The Sequoia Capital partner gave a bleak outlook for the global economy, warning that today’s downturn is worse than the recessions of 2000 and 2008.
“Today’s situation, I think, is more difficult and challenging than 2008, which was really a sheltered financial services crisis, or 2000, which was a sheltered technology crisis,” Leone said on stage at the Slush startup conference in Helsinki.
“Here we have a global crisis. We have interest rates going up around the world, global consumers are running out of money, we have an energy crisis, and then we have all the problems of geopolitical challenges.”
Technology leaders and investors faced higher interest rates and deteriorating macroeconomic conditions.
As central banks hiked interest rates and reversed pandemic-era monetary easing, high-growth tech stocks are down.
The Nasdaq Composite is down nearly 30% year-to-date and is poised for a bigger drop than the Dow Jones Industrial Average, or S&P 500.
That had a domino effect on privately held companies, with companies like Stripe and Klarna seeing their valuations fall.
As a result, startup founders are warning their peers that it’s time to cut costs and get down to basics.
“The Best Lessons You Will Ever Learn”
“Think of what’s happened in the last two or three years: whatever you did was rewarded by an investor because of the abundance of capital,” Leone said.
“You were rewarded no matter what — you made a crappy decision, a crap decision, you got paid; you made a good decision, you got money – which is a lousy way for you to learn your craft.
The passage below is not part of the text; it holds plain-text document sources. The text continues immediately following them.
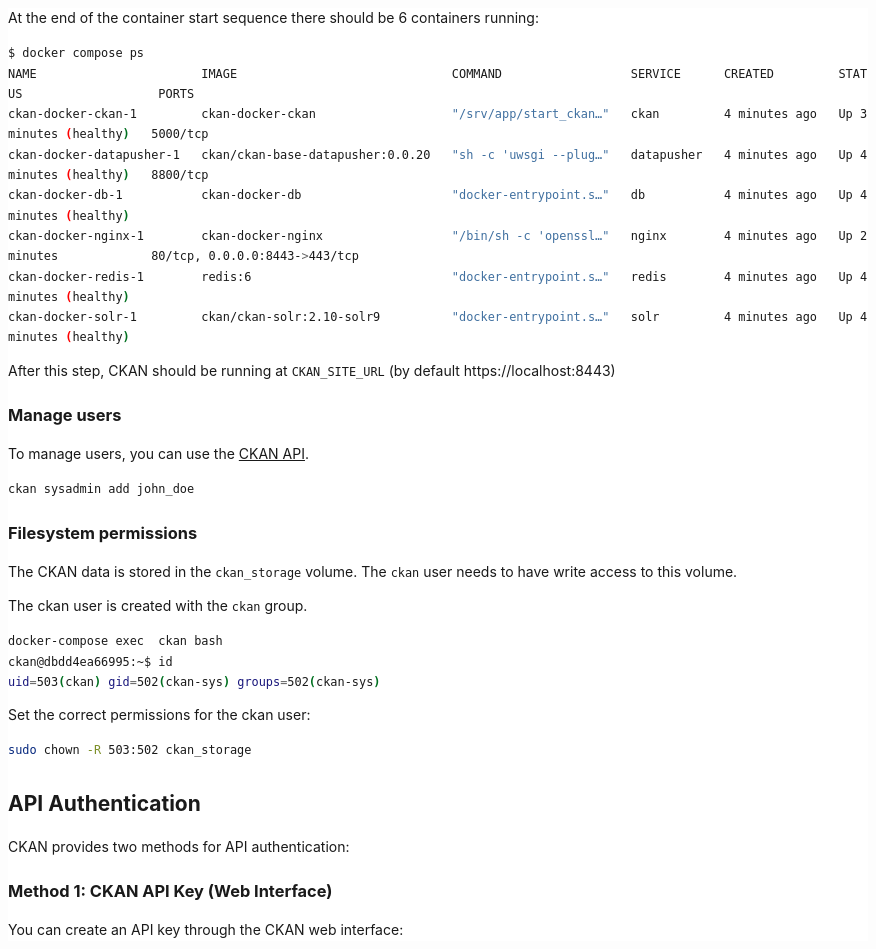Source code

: At the end of the container start sequence there should be 6 containers running:

```bash
$ docker compose ps
NAME                       IMAGE                              COMMAND                  SERVICE      CREATED         STATUS                   PORTS
ckan-docker-ckan-1         ckan-docker-ckan                   "/srv/app/start_ckan…"   ckan         4 minutes ago   Up 3 minutes (healthy)   5000/tcp
ckan-docker-datapusher-1   ckan/ckan-base-datapusher:0.0.20   "sh -c 'uwsgi --plug…"   datapusher   4 minutes ago   Up 4 minutes (healthy)   8800/tcp
ckan-docker-db-1           ckan-docker-db                     "docker-entrypoint.s…"   db           4 minutes ago   Up 4 minutes (healthy)
ckan-docker-nginx-1        ckan-docker-nginx                  "/bin/sh -c 'openssl…"   nginx        4 minutes ago   Up 2 minutes             80/tcp, 0.0.0.0:8443->443/tcp
ckan-docker-redis-1        redis:6                            "docker-entrypoint.s…"   redis        4 minutes ago   Up 4 minutes (healthy)
ckan-docker-solr-1         ckan/ckan-solr:2.10-solr9          "docker-entrypoint.s…"   solr         4 minutes ago   Up 4 minutes (healthy)
```

After this step, CKAN should be running at `CKAN_SITE_URL` (by default https://localhost:8443)

### Manage users

To manage users, you can use the [CKAN API](https://docs.ckan.org/en/2.9/api/index.html).

```bash
ckan sysadmin add john_doe
```

### Filesystem permissions

The CKAN data is stored in the `ckan_storage` volume. The `ckan` user needs to have write access to this volume.

The ckan user is created with the `ckan` group.

```bash
docker-compose exec  ckan bash
ckan@dbdd4ea66995:~$ id
uid=503(ckan) gid=502(ckan-sys) groups=502(ckan-sys)
```

Set the correct permissions for the ckan user:

```bash
sudo chown -R 503:502 ckan_storage
```

## API Authentication

CKAN provides two methods for API authentication:

### Method 1: CKAN API Key (Web Interface)

You can create an API key through the CKAN web interface:
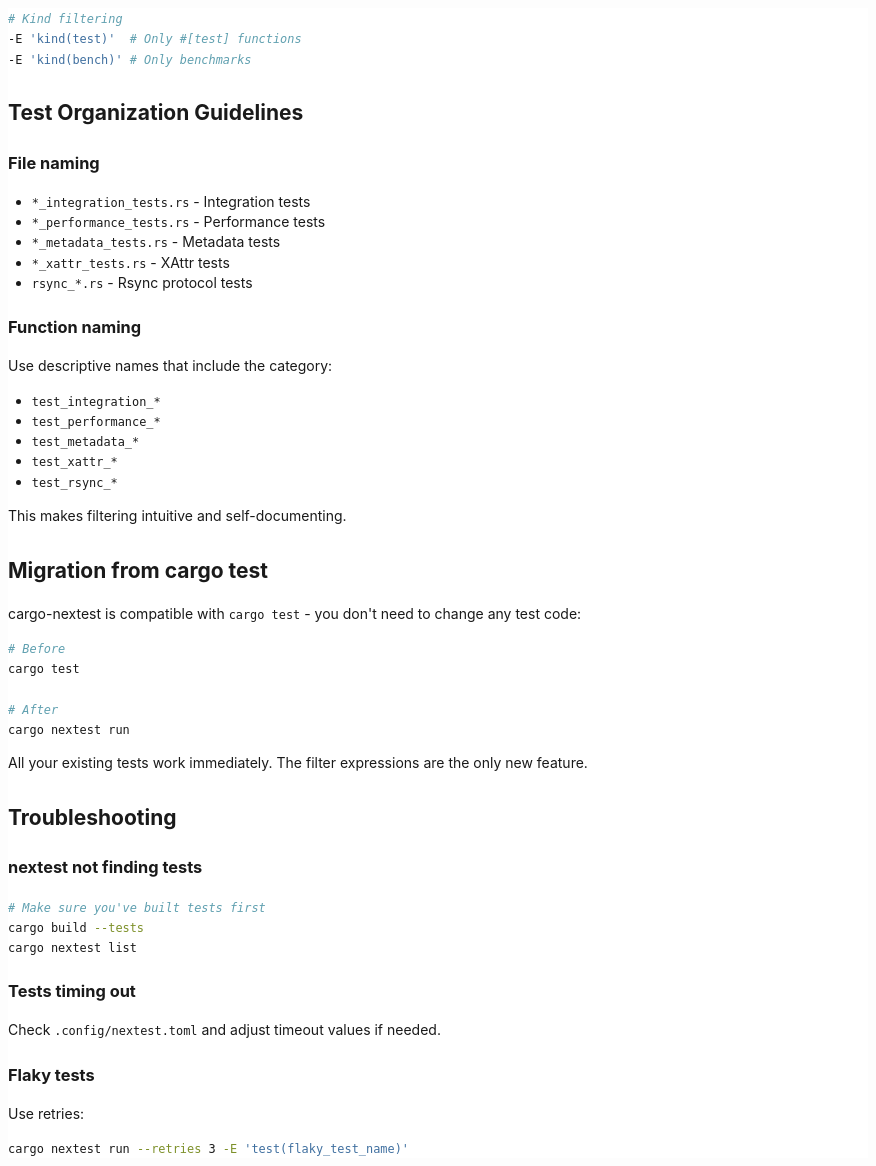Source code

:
 ```bash
# Kind filtering
-E 'kind(test)'  # Only #[test] functions
-E 'kind(bench)' # Only benchmarks
```

## Test Organization Guidelines

### File naming
- `*_integration_tests.rs` - Integration tests
- `*_performance_tests.rs` - Performance tests  
- `*_metadata_tests.rs` - Metadata tests
- `*_xattr_tests.rs` - XAttr tests
- `rsync_*.rs` - Rsync protocol tests

### Function naming
Use descriptive names that include the category:
- `test_integration_*`
- `test_performance_*`
- `test_metadata_*`
- `test_xattr_*`
- `test_rsync_*`

This makes filtering intuitive and self-documenting.

## Migration from cargo test

cargo-nextest is compatible with `cargo test` - you don't need to change any test code:

```bash
# Before
cargo test

# After  
cargo nextest run
```

All your existing tests work immediately. The filter expressions are the only new feature.

## Troubleshooting

### nextest not finding tests
```bash
# Make sure you've built tests first
cargo build --tests
cargo nextest list
```

### Tests timing out
Check `.config/nextest.toml` and adjust timeout values if needed.

### Flaky tests
Use retries:
```bash
cargo nextest run --retries 3 -E 'test(flaky_test_name)'
```
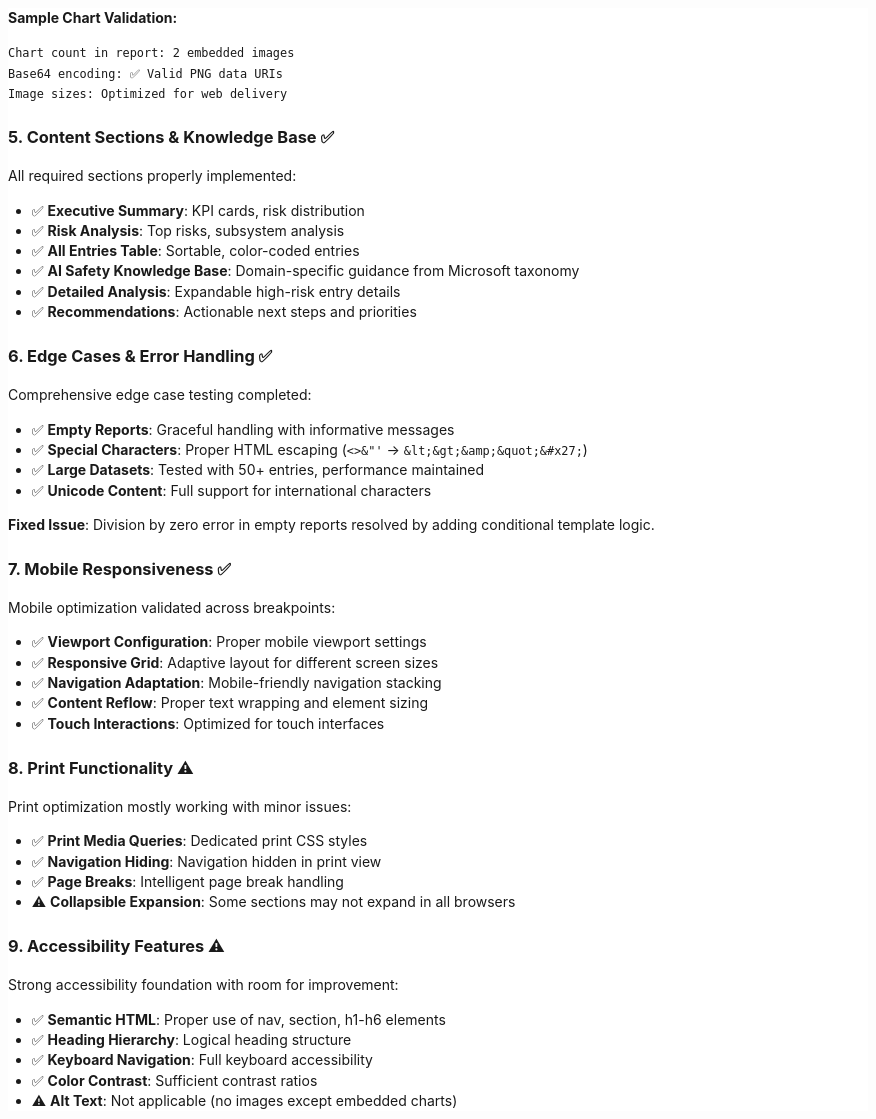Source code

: **Sample Chart Validation:**
```
Chart count in report: 2 embedded images
Base64 encoding: ✅ Valid PNG data URIs
Image sizes: Optimized for web delivery
```

### 5. Content Sections & Knowledge Base ✅

All required sections properly implemented:

- ✅ **Executive Summary**: KPI cards, risk distribution
- ✅ **Risk Analysis**: Top risks, subsystem analysis  
- ✅ **All Entries Table**: Sortable, color-coded entries
- ✅ **AI Safety Knowledge Base**: Domain-specific guidance from Microsoft taxonomy
- ✅ **Detailed Analysis**: Expandable high-risk entry details
- ✅ **Recommendations**: Actionable next steps and priorities

### 6. Edge Cases & Error Handling ✅

Comprehensive edge case testing completed:

- ✅ **Empty Reports**: Graceful handling with informative messages
- ✅ **Special Characters**: Proper HTML escaping (`<>&"'` → `&lt;&gt;&amp;&quot;&#x27;`)
- ✅ **Large Datasets**: Tested with 50+ entries, performance maintained
- ✅ **Unicode Content**: Full support for international characters

**Fixed Issue**: Division by zero error in empty reports resolved by adding conditional template logic.

### 7. Mobile Responsiveness ✅

Mobile optimization validated across breakpoints:

- ✅ **Viewport Configuration**: Proper mobile viewport settings
- ✅ **Responsive Grid**: Adaptive layout for different screen sizes
- ✅ **Navigation Adaptation**: Mobile-friendly navigation stacking
- ✅ **Content Reflow**: Proper text wrapping and element sizing
- ✅ **Touch Interactions**: Optimized for touch interfaces

### 8. Print Functionality ⚠️

Print optimization mostly working with minor issues:

- ✅ **Print Media Queries**: Dedicated print CSS styles
- ✅ **Navigation Hiding**: Navigation hidden in print view
- ✅ **Page Breaks**: Intelligent page break handling
- ⚠️ **Collapsible Expansion**: Some sections may not expand in all browsers

### 9. Accessibility Features ⚠️

Strong accessibility foundation with room for improvement:

- ✅ **Semantic HTML**: Proper use of nav, section, h1-h6 elements
- ✅ **Heading Hierarchy**: Logical heading structure
- ✅ **Keyboard Navigation**: Full keyboard accessibility
- ✅ **Color Contrast**: Sufficient contrast ratios
- ⚠️ **Alt Text**: Not applicable (no images except embedded charts)
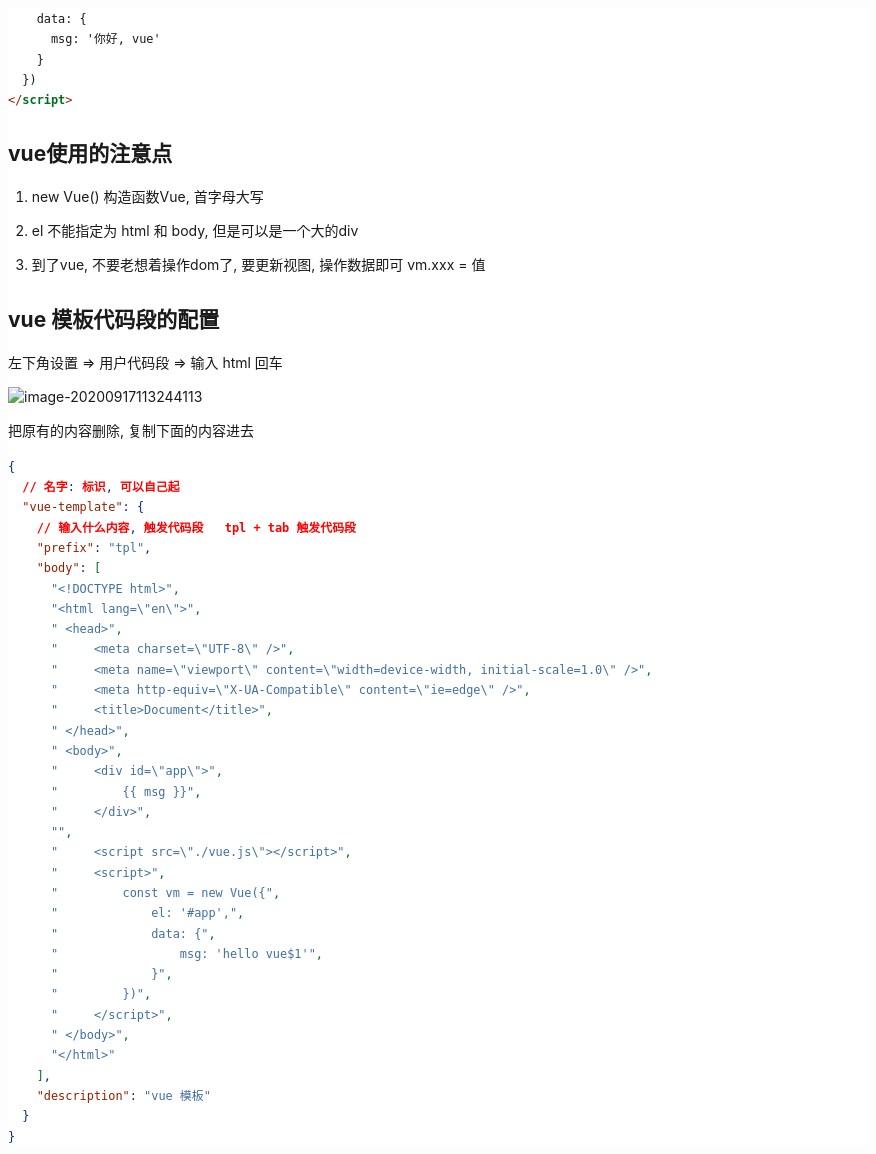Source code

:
 ```html
    data: {
      msg: '你好, vue'
    }
  })
</script>
```



## vue使用的注意点

1. new Vue() 构造函数Vue, 首字母大写

2. el 不能指定为 html 和 body, 但是可以是一个大的div

3. 到了vue, 不要老想着操作dom了, 要更新视图, 操作数据即可     vm.xxx = 值



## vue 模板代码段的配置

左下角设置 => 用户代码段 =>  输入 html 回车

![image-20200917113244113](asset/image-20200917113244113.png)

把原有的内容删除, 复制下面的内容进去

```json
{
  // 名字: 标识, 可以自己起
  "vue-template": {
    // 输入什么内容, 触发代码段   tpl + tab 触发代码段
    "prefix": "tpl",
    "body": [
      "<!DOCTYPE html>",
      "<html lang=\"en\">",
      "	<head>",
      "		<meta charset=\"UTF-8\" />",
      "		<meta name=\"viewport\" content=\"width=device-width, initial-scale=1.0\" />",
      "		<meta http-equiv=\"X-UA-Compatible\" content=\"ie=edge\" />",
      "		<title>Document</title>",
      "	</head>",
      "	<body>",
      "		<div id=\"app\">",
      "			{{ msg }}",
      "		</div>",
      "",
      "		<script src=\"./vue.js\"></script>",
      "		<script>",
      "			const vm = new Vue({",
      "				el: '#app',",
      "				data: {",
      "					msg: 'hello vue$1'",
      "				}",
      "			})",
      "		</script>",
      "	</body>",
      "</html>"
    ],
    "description": "vue 模板"
  }
}
```
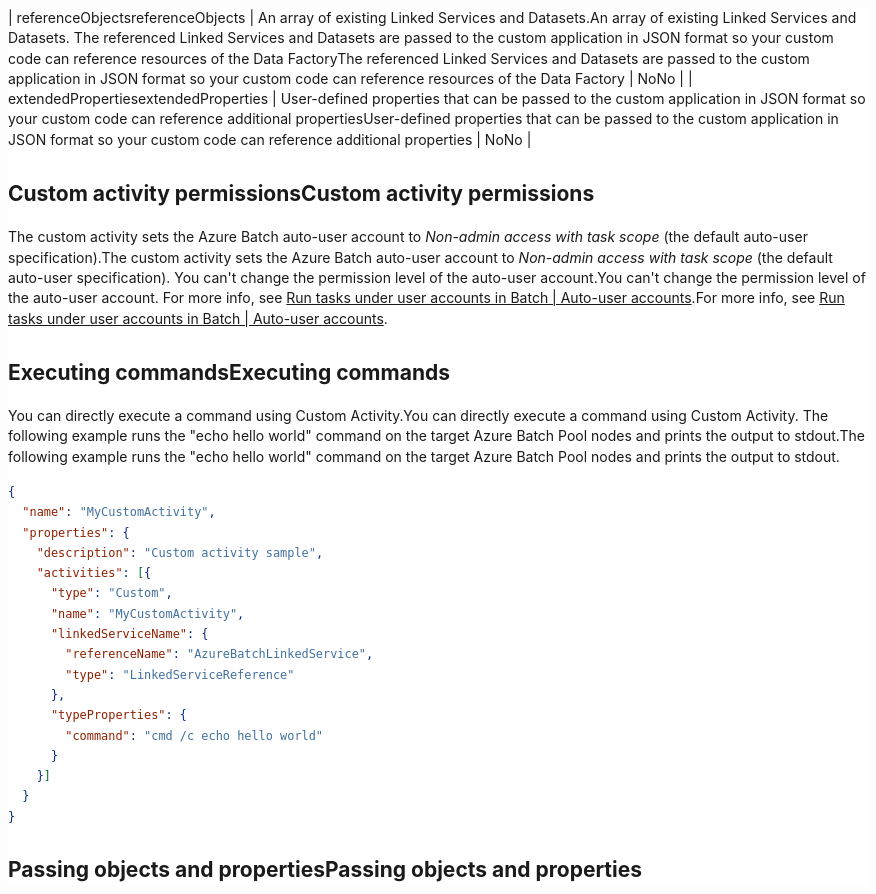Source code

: | <span data-ttu-id="6d006-154">referenceObjects</span><span class="sxs-lookup"><span data-stu-id="6d006-154">referenceObjects</span></span>      | <span data-ttu-id="6d006-155">An array of existing Linked Services and Datasets.</span><span class="sxs-lookup"><span data-stu-id="6d006-155">An array of existing Linked Services and Datasets.</span></span> <span data-ttu-id="6d006-156">The referenced Linked Services and Datasets are passed to the custom application in JSON format so your custom code can reference resources of the Data Factory</span><span class="sxs-lookup"><span data-stu-id="6d006-156">The referenced Linked Services and Datasets are passed to the custom application in JSON format so your custom code can reference resources of the Data Factory</span></span> | <span data-ttu-id="6d006-157">No</span><span class="sxs-lookup"><span data-stu-id="6d006-157">No</span></span>       |
| <span data-ttu-id="6d006-158">extendedProperties</span><span class="sxs-lookup"><span data-stu-id="6d006-158">extendedProperties</span></span>    | <span data-ttu-id="6d006-159">User-defined properties that can be passed to the custom application in JSON format so your custom code can reference additional properties</span><span class="sxs-lookup"><span data-stu-id="6d006-159">User-defined properties that can be passed to the custom application in JSON format so your custom code can reference additional properties</span></span> | <span data-ttu-id="6d006-160">No</span><span class="sxs-lookup"><span data-stu-id="6d006-160">No</span></span>       |

## <a name="custom-activity-permissions"></a><span data-ttu-id="6d006-161">Custom activity permissions</span><span class="sxs-lookup"><span data-stu-id="6d006-161">Custom activity permissions</span></span>

<span data-ttu-id="6d006-162">The custom activity sets the Azure Batch auto-user account to *Non-admin access with task scope* (the default auto-user specification).</span><span class="sxs-lookup"><span data-stu-id="6d006-162">The custom activity sets the Azure Batch auto-user account to *Non-admin access with task scope* (the default auto-user specification).</span></span> <span data-ttu-id="6d006-163">You can't change the permission level of the auto-user account.</span><span class="sxs-lookup"><span data-stu-id="6d006-163">You can't change the permission level of the auto-user account.</span></span> <span data-ttu-id="6d006-164">For more info, see [Run tasks under user accounts in Batch | Auto-user accounts](../batch/batch-user-accounts.md#auto-user-accounts).</span><span class="sxs-lookup"><span data-stu-id="6d006-164">For more info, see [Run tasks under user accounts in Batch | Auto-user accounts](../batch/batch-user-accounts.md#auto-user-accounts).</span></span>

## <a name="executing-commands"></a><span data-ttu-id="6d006-165">Executing commands</span><span class="sxs-lookup"><span data-stu-id="6d006-165">Executing commands</span></span>

<span data-ttu-id="6d006-166">You can directly execute a command using Custom Activity.</span><span class="sxs-lookup"><span data-stu-id="6d006-166">You can directly execute a command using Custom Activity.</span></span> <span data-ttu-id="6d006-167">The following example runs the "echo hello world" command on the target Azure Batch Pool nodes and prints the output to stdout.</span><span class="sxs-lookup"><span data-stu-id="6d006-167">The following example runs the "echo hello world" command on the target Azure Batch Pool nodes and prints the output to stdout.</span></span> 

  ```json
  {
    "name": "MyCustomActivity",
    "properties": {
      "description": "Custom activity sample",
      "activities": [{
        "type": "Custom",
        "name": "MyCustomActivity",
        "linkedServiceName": {
          "referenceName": "AzureBatchLinkedService",
          "type": "LinkedServiceReference"
        },
        "typeProperties": {
          "command": "cmd /c echo hello world"
        }
      }]
    }
  } 
  ```

## <a name="passing-objects-and-properties"></a><span data-ttu-id="6d006-168">Passing objects and properties</span><span class="sxs-lookup"><span data-stu-id="6d006-168">Passing objects and properties</span></span>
All of that is gone.”
“What you are about to learn are the best lessons you will ever learn, even in our business,” he added.
Leone said he doesn’t expect tech company valuations to recover until at least 2024.
“My prediction is that we won’t get away with it anytime soon,” said Leone. “If you go back to the ’70s, there was a 16-year malaise. Even if you go back to 2000, a number of public companies haven’t recovered for 10 years.”
He added, “I think we have to be ready for a longer period of time, where we’re going to find … consumers running out of money, demand falling, tech company budgets being cut.”
In private markets, seed-stage companies will be less affected than later-stage companies, which are more sensitive to movements in public markets, Leone said.